:: Exercise directions ::
Retype every line of the records below exactly as it appears, leaving the pictures out of your answer.

== Input for this task ==

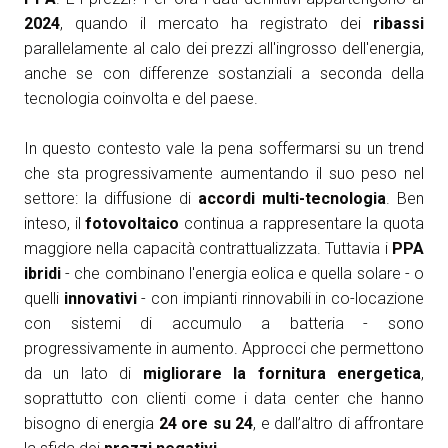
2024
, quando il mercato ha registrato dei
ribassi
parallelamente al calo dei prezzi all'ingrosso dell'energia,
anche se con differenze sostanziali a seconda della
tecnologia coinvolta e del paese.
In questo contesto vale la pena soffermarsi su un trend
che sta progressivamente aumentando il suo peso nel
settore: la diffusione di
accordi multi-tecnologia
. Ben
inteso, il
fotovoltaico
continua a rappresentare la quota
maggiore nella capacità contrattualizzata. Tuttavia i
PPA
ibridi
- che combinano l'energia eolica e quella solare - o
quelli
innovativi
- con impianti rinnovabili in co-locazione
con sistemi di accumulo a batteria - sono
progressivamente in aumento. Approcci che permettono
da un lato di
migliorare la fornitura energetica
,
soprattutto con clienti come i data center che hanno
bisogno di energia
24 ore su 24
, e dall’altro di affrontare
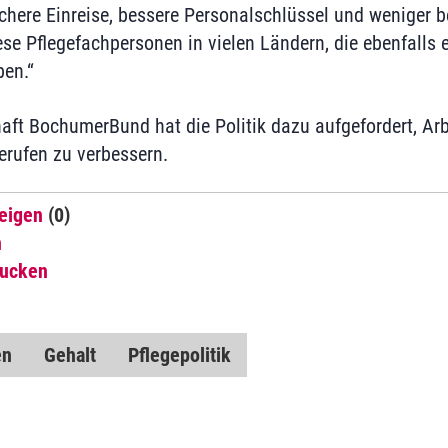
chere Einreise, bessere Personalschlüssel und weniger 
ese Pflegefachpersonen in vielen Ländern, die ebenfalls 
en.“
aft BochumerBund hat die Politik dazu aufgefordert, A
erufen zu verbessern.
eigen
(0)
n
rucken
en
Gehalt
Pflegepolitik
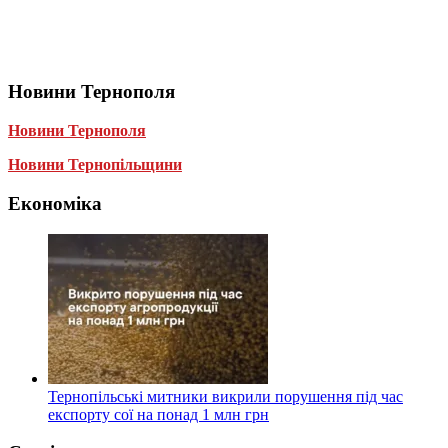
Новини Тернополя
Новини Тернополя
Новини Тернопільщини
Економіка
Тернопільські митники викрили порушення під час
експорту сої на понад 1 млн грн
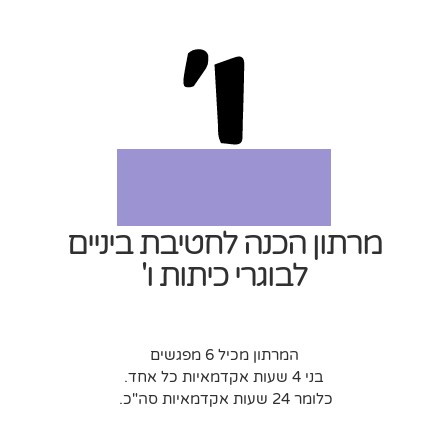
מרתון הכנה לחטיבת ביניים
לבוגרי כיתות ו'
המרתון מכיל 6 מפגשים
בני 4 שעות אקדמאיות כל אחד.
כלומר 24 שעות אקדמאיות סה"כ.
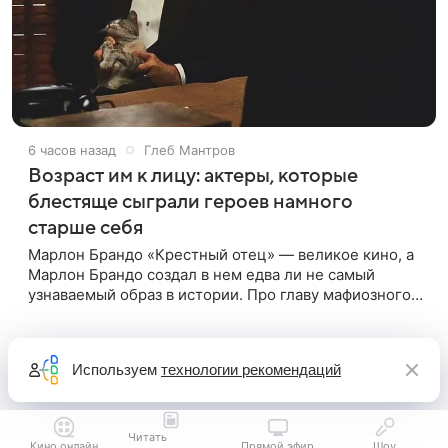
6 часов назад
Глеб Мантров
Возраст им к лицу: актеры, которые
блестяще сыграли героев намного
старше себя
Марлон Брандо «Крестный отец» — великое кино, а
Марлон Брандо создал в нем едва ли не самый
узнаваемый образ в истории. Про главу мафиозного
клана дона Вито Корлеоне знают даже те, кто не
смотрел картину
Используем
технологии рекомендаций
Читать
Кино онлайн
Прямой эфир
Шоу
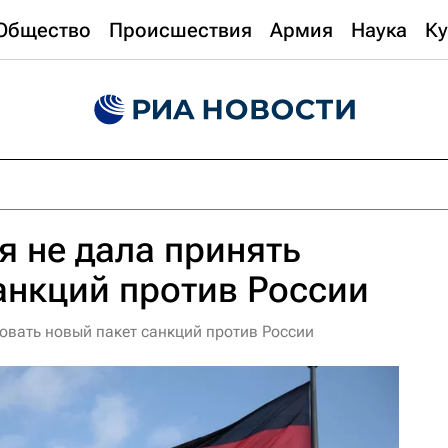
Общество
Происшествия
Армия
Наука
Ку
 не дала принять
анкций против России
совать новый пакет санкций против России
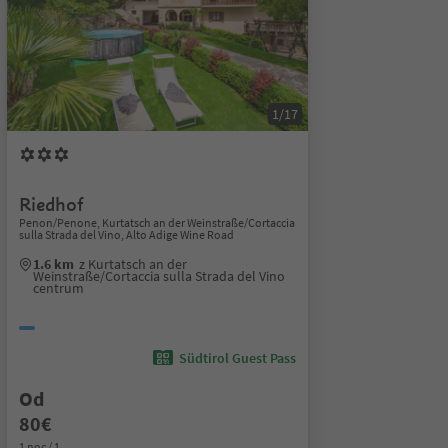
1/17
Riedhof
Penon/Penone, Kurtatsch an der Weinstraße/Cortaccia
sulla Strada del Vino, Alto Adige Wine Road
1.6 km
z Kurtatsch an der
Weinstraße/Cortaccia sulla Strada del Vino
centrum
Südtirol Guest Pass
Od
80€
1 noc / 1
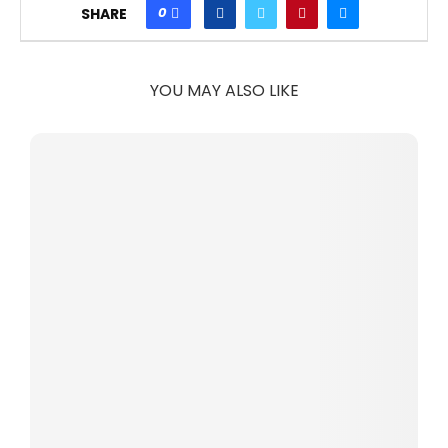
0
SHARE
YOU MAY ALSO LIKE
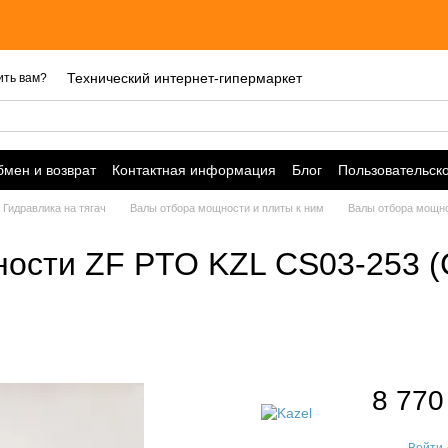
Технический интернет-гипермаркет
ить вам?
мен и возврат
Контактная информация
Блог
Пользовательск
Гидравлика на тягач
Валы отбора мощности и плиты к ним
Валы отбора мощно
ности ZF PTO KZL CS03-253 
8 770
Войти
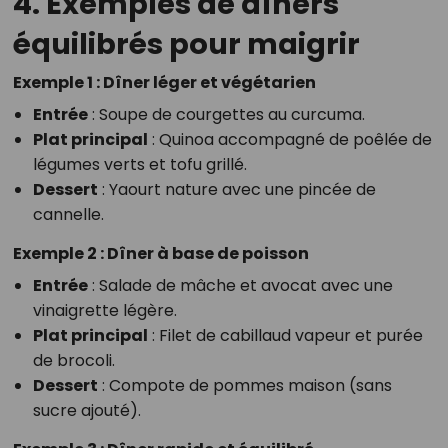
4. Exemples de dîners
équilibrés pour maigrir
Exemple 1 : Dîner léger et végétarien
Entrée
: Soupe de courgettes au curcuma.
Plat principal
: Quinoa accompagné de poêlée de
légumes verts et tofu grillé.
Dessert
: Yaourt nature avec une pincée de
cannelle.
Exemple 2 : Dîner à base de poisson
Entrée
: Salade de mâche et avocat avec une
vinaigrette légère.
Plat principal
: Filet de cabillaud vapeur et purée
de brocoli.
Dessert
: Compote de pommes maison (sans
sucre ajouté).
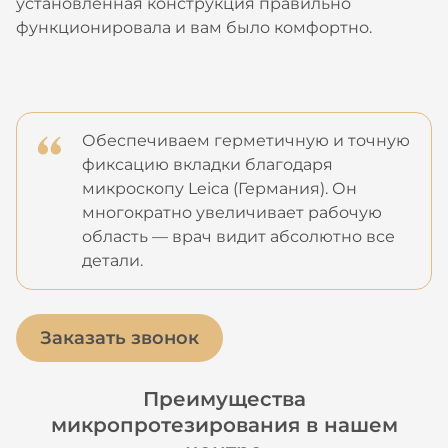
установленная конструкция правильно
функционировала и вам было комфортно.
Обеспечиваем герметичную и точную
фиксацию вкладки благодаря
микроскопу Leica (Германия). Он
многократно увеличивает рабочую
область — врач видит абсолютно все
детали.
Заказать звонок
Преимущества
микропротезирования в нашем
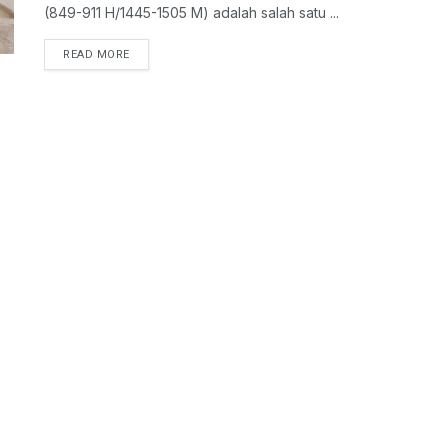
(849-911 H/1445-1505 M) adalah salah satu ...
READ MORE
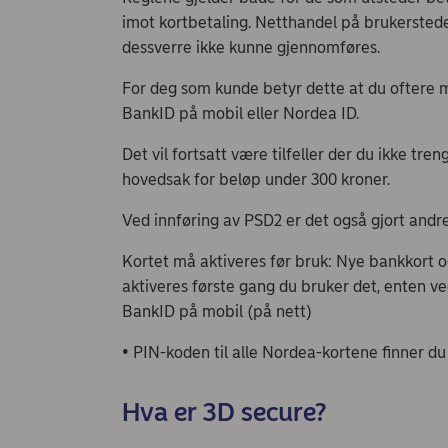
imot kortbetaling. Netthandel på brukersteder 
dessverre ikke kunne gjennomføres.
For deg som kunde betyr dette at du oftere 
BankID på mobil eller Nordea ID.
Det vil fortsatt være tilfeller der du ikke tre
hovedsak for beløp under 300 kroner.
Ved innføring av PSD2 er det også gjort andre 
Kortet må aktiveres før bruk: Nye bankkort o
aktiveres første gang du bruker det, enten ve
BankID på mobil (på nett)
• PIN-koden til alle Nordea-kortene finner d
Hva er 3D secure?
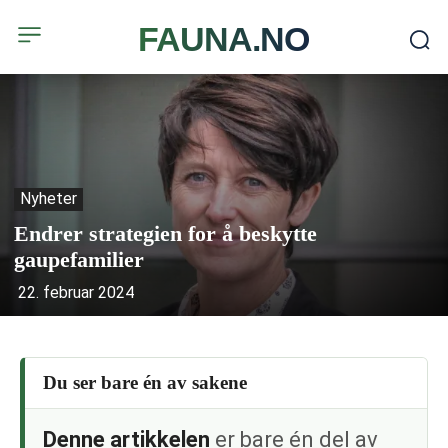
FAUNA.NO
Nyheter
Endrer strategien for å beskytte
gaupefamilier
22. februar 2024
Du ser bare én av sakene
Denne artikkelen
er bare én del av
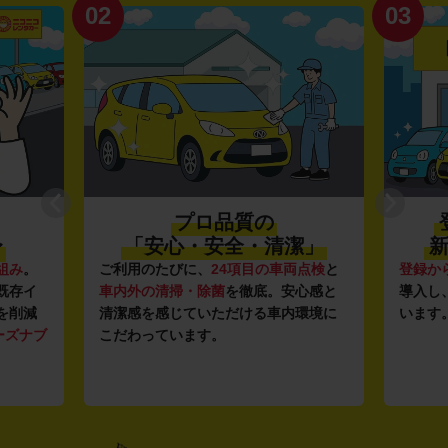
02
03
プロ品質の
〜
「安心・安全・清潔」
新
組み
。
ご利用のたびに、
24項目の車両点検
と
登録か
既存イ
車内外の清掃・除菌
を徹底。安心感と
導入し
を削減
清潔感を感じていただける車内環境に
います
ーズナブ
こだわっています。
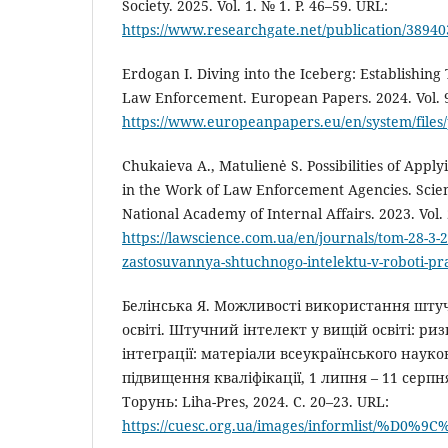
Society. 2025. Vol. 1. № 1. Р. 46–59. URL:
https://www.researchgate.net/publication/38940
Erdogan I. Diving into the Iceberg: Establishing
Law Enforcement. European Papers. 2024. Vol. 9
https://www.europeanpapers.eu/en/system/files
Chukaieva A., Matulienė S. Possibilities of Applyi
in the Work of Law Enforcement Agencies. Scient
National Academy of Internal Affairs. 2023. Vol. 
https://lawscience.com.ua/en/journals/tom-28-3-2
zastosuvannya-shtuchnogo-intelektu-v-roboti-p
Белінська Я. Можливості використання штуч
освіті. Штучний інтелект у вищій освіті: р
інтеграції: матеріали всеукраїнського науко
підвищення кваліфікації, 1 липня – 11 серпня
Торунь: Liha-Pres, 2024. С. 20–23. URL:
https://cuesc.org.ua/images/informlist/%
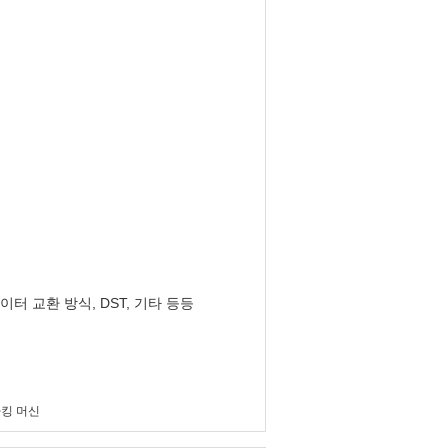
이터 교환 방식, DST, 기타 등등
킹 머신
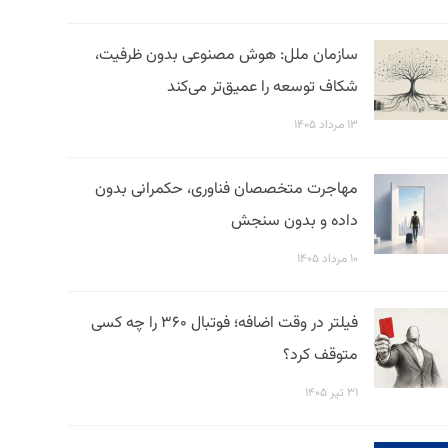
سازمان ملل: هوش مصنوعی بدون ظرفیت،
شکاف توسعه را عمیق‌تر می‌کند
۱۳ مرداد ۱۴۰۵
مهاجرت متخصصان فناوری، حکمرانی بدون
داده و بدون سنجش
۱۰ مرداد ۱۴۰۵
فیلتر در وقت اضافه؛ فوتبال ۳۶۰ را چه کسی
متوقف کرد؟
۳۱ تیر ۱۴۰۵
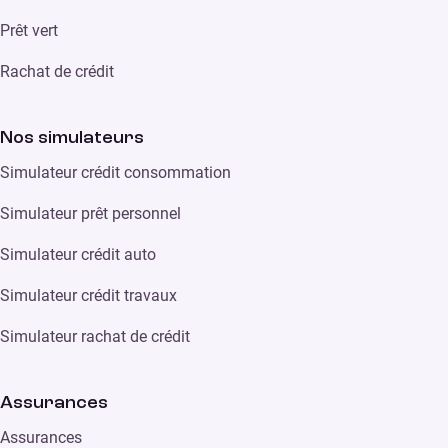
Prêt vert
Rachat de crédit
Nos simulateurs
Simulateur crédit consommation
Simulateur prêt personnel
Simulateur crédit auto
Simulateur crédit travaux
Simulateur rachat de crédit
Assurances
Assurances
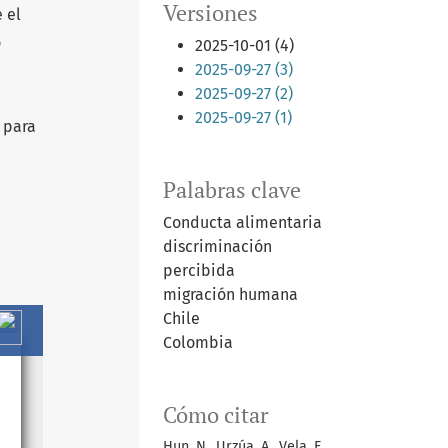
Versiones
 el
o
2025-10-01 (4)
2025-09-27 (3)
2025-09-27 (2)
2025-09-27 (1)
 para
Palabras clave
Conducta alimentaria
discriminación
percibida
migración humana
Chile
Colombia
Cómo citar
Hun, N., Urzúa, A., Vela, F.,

===

:: Exercise response ::
2024
, quando il mercato ha registrato dei
ribassi
parallelamente al calo dei prezzi all'ingrosso dell'energia,
anche se con differenze sostanziali a seconda della
tecnologia coinvolta e del paese.
In questo contesto vale la pena soffermarsi su un trend
che sta progressivamente aumentando il suo peso nel
settore: la diffusione di
accordi multi-tecnologia
. Ben
inteso, il
fotovoltaico
continua a rappresentare la quota
maggiore nella capacità contrattualizzata. Tuttavia i
PPA
ibridi
- che combinano l'energia eolica e quella solare - o
quelli
innovativi
- con impianti rinnovabili in co-locazione
con sistemi di accumulo a batteria - sono
progressivamente in aumento. Approcci che permettono
da un lato di
migliorare la fornitura energetica
,
soprattutto con clienti come i data center che hanno
bisogno di energia
24 ore su 24
, e dall’altro di affrontare
chere Einreise, bessere Personalschlüssel und weniger 
ese Pflegefachpersonen in vielen Ländern, die ebenfalls 
en.“
aft BochumerBund hat die Politik dazu aufgefordert, A
erufen zu verbessern.
eigen
(0)
n
rucken
en
Gehalt
Pflegepolitik
Новини Тернополя
Новини Тернополя
Новини Тернопільщини
Економіка
Тернопільські митники викрили порушення під час
експорту сої на понад 1 млн грн
מרתון הכנה לחטיבת ביניים
לבוגרי כיתות ו'
המרתון מכיל 6 מפגשים
בני 4 שעות אקדמאיות כל אחד.
כלומר 24 שעות אקדמאיות סה"כ.
6 часов назад
Глеб Мантров
Возраст им к лицу: актеры, которые
блестяще сыграли героев намного
старше себя
Марлон Брандо «Крестный отец» — великое кино, а
Марлон Брандо создал в нем едва ли не самый
узнаваемый образ в истории. Про главу мафиозного
клана дона Вито Корлеоне знают даже те, кто не
смотрел картину
Используем
технологии рекомендаций
Читать
Кино онлайн
Прямой эфир
Шоу
Общество
Происшествия
Армия
Наука
Ку
 не дала принять
анкций против России
совать новый пакет санкций против России
1/17
Riedhof
Penon/Penone, Kurtatsch an der Weinstraße/Cortaccia
sulla Strada del Vino, Alto Adige Wine Road
1.6 km
z Kurtatsch an der
Weinstraße/Cortaccia sulla Strada del Vino
centrum
Südtirol Guest Pass
Od
80€
1 noc / 1
0
SHARE
YOU MAY ALSO LIKE
Технический интернет-гипермаркет
ить вам?
мен и возврат
Контактная информация
Блог
Пользовательск
Гидравлика на тягач
Валы отбора мощности и плиты к ним
Валы отбора мощно
ности ZF PTO KZL CS03-253 
8 770
Войти
4. Exemples de dîners
équilibrés pour maigrir
Exemple 1 : Dîner léger et végétarien
Entrée
: Soupe de courgettes au curcuma.
Plat principal
: Quinoa accompagné de poêlée de
légumes verts et tofu grillé.
Dessert
: Yaourt nature avec une pincée de
cannelle.
Exemple 2 : Dîner à base de poisson
Entrée
: Salade de mâche et avocat avec une
vinaigrette légère.
Plat principal
: Filet de cabillaud vapeur et purée
de brocoli.
Dessert
: Compote de pommes maison (sans
sucre ajouté).
установленная конструкция правильно
функционировала и вам было комфортно.
Обеспечиваем герметичную и точную
фиксацию вкладки благодаря
микроскопу Leica (Германия). Он
многократно увеличивает рабочую
область — врач видит абсолютно все
детали.
Заказать звонок
Преимущества
микропротезирования в нашем
(849-911 H/1445-1505 M) adalah salah satu ...
READ MORE
imot kortbetaling. Netthandel på brukersteder 
dessverre ikke kunne gjennomføres.
For deg som kunde betyr dette at du oftere 
BankID på mobil eller Nordea ID.
Det vil fortsatt være tilfeller der du ikke tre
hovedsak for beløp under 300 kroner.
Ved innføring av PSD2 er det også gjort andre 
Kortet må aktiveres før bruk: Nye bankkort o
aktiveres første gang du bruker det, enten ve
BankID på mobil (på nett)
• PIN-koden til alle Nordea-kortene finner d
Hva er 3D secure?
FAUNA.NO
Nyheter
Endrer strategien for å beskytte
gaupefamilier
22. februar 2024
Du ser bare én av sakene
Denne artikkelen
er bare én del av
02
03
プロ品質の
〜
「安心・安全・清潔」
新
組み
。
ご利用のたびに、
24項目の車両点検
と
登録か
既存イ
車内外の清掃・除菌
を徹底。安心感と
導入し
を削減
清潔感を感じていただける車内環境に
います
ーズナブ
こだわっています。
Society. 2025. Vol. 1. № 1. Р. 46–59. URL:
https://www.researchgate.net/publication/38940
Erdogan I. Diving into the Iceberg: Establishing
Law Enforcement. European Papers. 2024. Vol. 9
https://www.europeanpapers.eu/en/system/files
Chukaieva A., Matulienė S. Possibilities of Applyi
in the Work of Law Enforcement Agencies. Scient
National Academy of Internal Affairs. 2023. Vol. 
https://lawscience.com.ua/en/journals/tom-28-3-2
zastosuvannya-shtuchnogo-intelektu-v-roboti-p
Белінська Я. Можливості використання штуч
освіті. Штучний інтелект у вищій освіті: р
інтеграції: матеріали всеукраїнського науко
підвищення кваліфікації, 1 липня – 11 серпня
Торунь: Liha-Pres, 2024. С. 20–23. URL:
https://cuesc.org.ua/images/informlist/%
이터 교환 방식, DST, 기타 등등
킹 머신
سازمان ملل: هوش مصنوعی بدون ظرفیت،
شکاف توسعه را عمیق‌تر می‌کند
۱۳ مرداد ۱۴۰۵
مهاجرت متخصصان فناوری، حکمرانی بدون
داده و بدون سنجش
۱۰ مرداد ۱۴۰۵
فیلتر در وقت اضافه؛ فوتبال ۳۶۰ را چه کسی
متوقف کرد؟
۳۱ تیر ۱۴۰۵
Prêt vert
Rachat de crédit
Nos simulateurs
Simulateur crédit consommation
Simulateur prêt personnel
Simulateur crédit auto
Simulateur crédit travaux
Simulateur rachat de crédit
Assurances
Assurances
Versiones
 el
o
2025-10-01 (4)
2025-09-27 (3)
2025-09-27 (2)
2025-09-27 (1)
 para
Palabras clave
Conducta alimentaria
discriminación
percibida
migración humana
Chile
Colombia
Cómo citar
Hun, N., Urzúa, A., Vela, F.,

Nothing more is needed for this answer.